Enhanced Security Monitoring
Enhanced Security Monitoring provides an enhanced disk image (a CIS-hardened Ubuntu Advantage AMI) and additional security monitoring agents that generate logs that you can review. Two of the monitor agents run on compute resources (cluster workers) in your workspace’s Classic data plane in your AWS account. This applies to clusters for notebooks and jobs, as well as disk images that are used for pro or classic SQL warehouses.
The data plane enhancements that are discussed in this document apply only to the Classic data plane in your AWS account. The additional security controls and monitoring do not apply to serverless compute, which runs compute resources in the serverless data plane in your Databricks account. For example, these new controls apply to pro and classic SQL warehouses, but do not apply to serverless SQL warehouses.
Requirements
Your Databricks workspace is on the E2 version of the platform.
Your Databricks workspace is on the Enterprise tier.
Enable Databricks Enhanced Security Monitoring
Contact your Databricks representative to request that Databricks enable the feature for your workspace.
Wait for confirmation that it is enabled for your workspace.

## TASK BRIEF:
Condense the paragraph of the Enhanced Security Monitoring text above that begins "The data plane enhancements that are discussed" into a short bulleted list that keeps its main facts.

## DATA EXTRACT:
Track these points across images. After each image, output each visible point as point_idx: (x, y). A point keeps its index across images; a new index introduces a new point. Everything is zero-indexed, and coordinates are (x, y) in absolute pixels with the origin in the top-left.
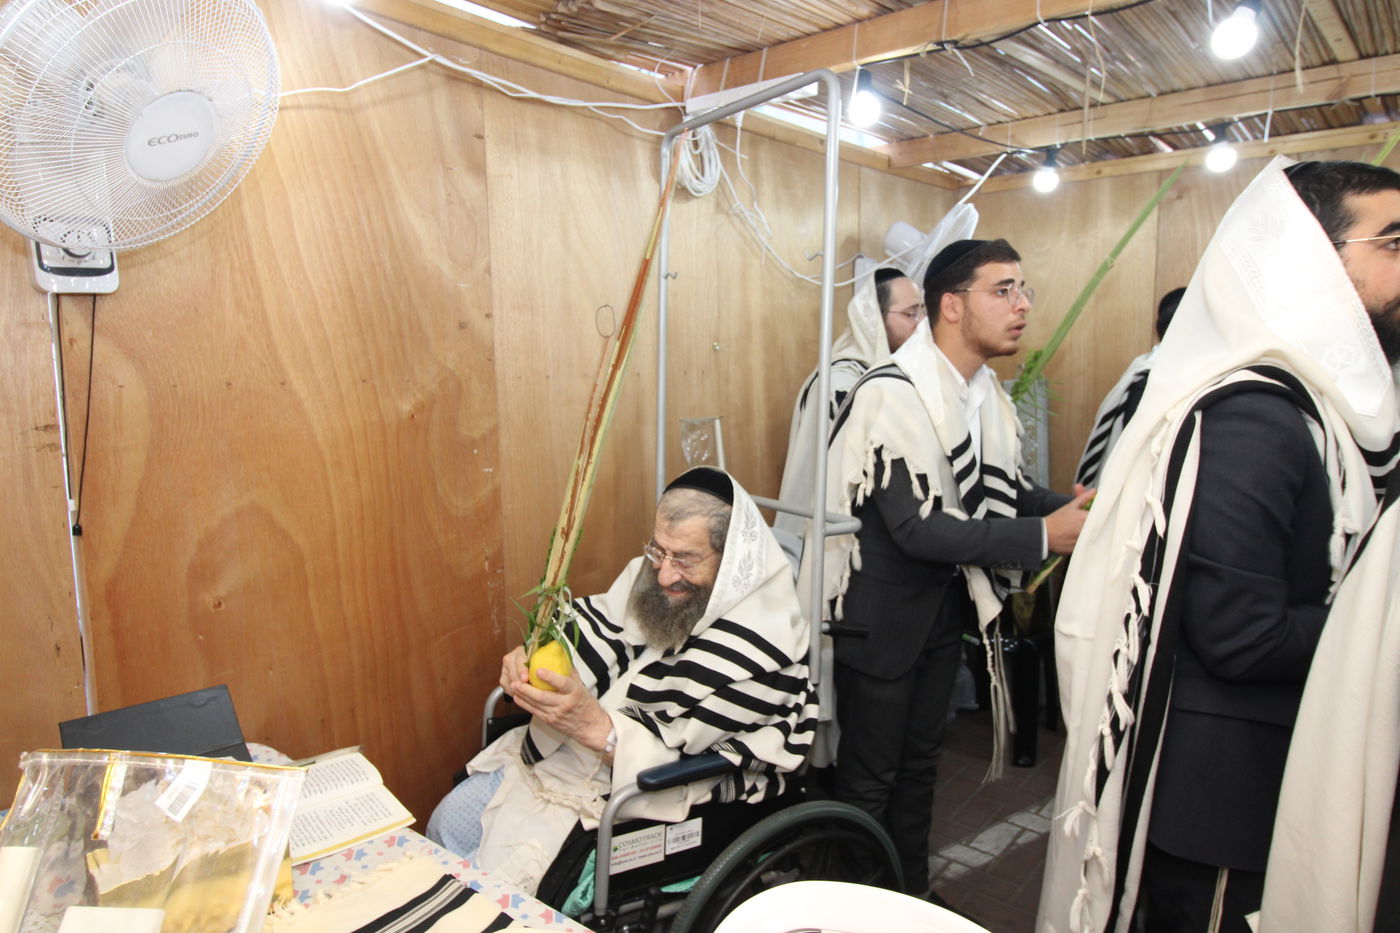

## COMPLETED TASK:
- The enhancements apply only to the Classic data plane in your AWS account.
- The additional security controls and monitoring do not apply to serverless compute, which runs in the serverless data plane in your Databricks account.
- For example, pro and classic SQL warehouses are covered, but serverless SQL warehouses are not.